Rana’s book focuses on how these problems were obscured by our reverential constitutional culture, exploring how that culture emerged alongside 20th century US global dominance. Still, opposition movements and actors attempted to amend the text and, in some notable cases, succeeded. Early 20th century movements secured amendments granting women the right to vote, allowing a federal income tax, and requiring the direct election of senators. Chapters also touch on the court-packing scheme that Franklin Roosevelt’s administration pursued when faced with a rigidly anti-New Deal Supreme Court, the civil rights movement of the 1960s, and even a little-remembered convention sponsored by the radical Black Panther movement and attended by a broad swath of the activist left, with the goal of replacing the Constitution with a more democratic document. Names that come up in these chapters range from celebrated figures like Emma Goldman, Norman Thomas, W. E. B. Du Bois, and Martin Luther King Jr. to less familiar ones such as Hubert Harrison, Crystal Eastman, and Afeni Shakur, the last of whom is known now less for her activism than as the mother of Tupac Shakur, the late rapper.

A final chapter of the book argues that implementing changes to the Constitution will take a new mass movement—and maps out the bumpy road the movement would likely have to travel. “We are still some ways away from such a movement,” Rana says, “but the vibrancy of political organizing in the last decade, especially around labor and the movement for Black lives, speaks to the emergence of new coalitions committed to a more democratic politics.
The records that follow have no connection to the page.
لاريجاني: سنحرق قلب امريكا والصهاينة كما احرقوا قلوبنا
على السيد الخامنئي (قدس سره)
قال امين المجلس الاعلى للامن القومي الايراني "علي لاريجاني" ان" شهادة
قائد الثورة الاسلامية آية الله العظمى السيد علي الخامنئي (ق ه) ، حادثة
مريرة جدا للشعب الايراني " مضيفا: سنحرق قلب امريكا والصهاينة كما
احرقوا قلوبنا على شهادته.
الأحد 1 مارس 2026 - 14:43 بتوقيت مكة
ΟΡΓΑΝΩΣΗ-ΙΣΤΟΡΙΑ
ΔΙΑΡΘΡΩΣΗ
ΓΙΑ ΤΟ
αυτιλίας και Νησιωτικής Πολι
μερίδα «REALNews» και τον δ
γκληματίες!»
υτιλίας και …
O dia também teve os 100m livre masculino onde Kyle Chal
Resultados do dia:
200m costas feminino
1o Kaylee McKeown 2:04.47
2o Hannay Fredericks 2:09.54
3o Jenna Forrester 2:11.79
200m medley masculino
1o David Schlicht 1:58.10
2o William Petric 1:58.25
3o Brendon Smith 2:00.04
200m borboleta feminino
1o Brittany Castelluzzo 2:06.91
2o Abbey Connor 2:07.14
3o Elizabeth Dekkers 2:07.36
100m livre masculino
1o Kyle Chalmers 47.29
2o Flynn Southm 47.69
The question is how to expand these constituencies into a majority coalition on behalf of comprehensive constitutional reform.”

In addressing the perceived flaws of the Constitution, The Constitutional Bind at times uses stark language—for instance, considering whether the US has ever “been a genuine democracy.” As awareness of the book grows, does Rana expect to hear from people who disagree with his explanation of American constitutional culture?

“It’s likely,” Rana says, “but that would be a sign of the project’s success.”